Figure 2.

Chromosomal recruitment of p-MDC1 and dynamic changes in spindle and chromosome organization following DSB induction. (A) Representative images of control and ETP-treated MI oocytes stained with γ-H2AX antibody. Scale bar, 10 μm. (B) Quantification of γ-H2AX intensity. Data are presented as the mean ± SEM from three independent experiments. ns, not significant. (C) Representative images of MI oocytes stained with MDC1 and p-MDC1 antibodies. Scale bar, 10 μm.

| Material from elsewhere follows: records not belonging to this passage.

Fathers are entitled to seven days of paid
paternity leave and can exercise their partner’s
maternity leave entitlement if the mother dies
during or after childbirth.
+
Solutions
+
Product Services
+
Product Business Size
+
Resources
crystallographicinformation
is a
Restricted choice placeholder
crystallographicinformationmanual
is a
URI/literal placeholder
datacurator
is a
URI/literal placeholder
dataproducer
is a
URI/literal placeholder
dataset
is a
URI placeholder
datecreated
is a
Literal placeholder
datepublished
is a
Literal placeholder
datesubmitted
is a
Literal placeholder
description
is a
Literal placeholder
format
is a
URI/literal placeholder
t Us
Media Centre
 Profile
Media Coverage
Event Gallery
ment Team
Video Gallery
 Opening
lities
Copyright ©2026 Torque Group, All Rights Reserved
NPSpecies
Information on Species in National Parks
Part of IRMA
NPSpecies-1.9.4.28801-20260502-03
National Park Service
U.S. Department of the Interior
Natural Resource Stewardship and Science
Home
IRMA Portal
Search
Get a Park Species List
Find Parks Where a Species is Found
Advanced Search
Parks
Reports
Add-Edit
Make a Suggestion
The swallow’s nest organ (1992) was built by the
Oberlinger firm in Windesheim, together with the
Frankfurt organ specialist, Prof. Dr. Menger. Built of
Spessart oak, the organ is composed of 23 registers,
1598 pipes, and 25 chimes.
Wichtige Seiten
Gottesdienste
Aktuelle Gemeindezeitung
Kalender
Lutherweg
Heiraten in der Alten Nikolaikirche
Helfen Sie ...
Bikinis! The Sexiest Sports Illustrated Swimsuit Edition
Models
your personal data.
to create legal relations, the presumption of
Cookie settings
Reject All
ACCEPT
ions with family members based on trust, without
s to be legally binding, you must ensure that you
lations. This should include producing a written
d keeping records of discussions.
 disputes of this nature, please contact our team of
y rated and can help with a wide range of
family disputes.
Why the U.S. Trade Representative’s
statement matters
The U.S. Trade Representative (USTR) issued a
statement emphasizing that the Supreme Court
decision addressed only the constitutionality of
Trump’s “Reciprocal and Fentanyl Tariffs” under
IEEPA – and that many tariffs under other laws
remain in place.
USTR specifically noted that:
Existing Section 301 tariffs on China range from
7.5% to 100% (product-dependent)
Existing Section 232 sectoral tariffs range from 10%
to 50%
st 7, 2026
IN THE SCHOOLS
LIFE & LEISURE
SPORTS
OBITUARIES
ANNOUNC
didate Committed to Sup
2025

Profile of MDC1 and p-MDC1 signals between opposite spindle poles is measured along the dashed lines drawn on the upper images and shown with schematic illustration of spindle and chromosomes. (D) Representative images and schematic illustration showing spindle microtubules and MTOCs after ETP treatment and recovery (ETP + R). Scale bar, 10 μm. (E–G) Quantification of spindle length and intensity and CEP192 intensity at MTOCs. CEP192 intensity was normalized to the DAPI signal (CEP192/DAPI). Data are presented as the mean ± SEM from three independent experiments. ***P < 0.0001. ns, not significant. (H) Representative images of spindle and chromosomes in MI oocytes. Chromosome regions aligned at the metaphase plate are indicated by white dashed boxes. Scale bar, 10 μm. (I) Quantification of metaphase plate width. ***P < 0.0001.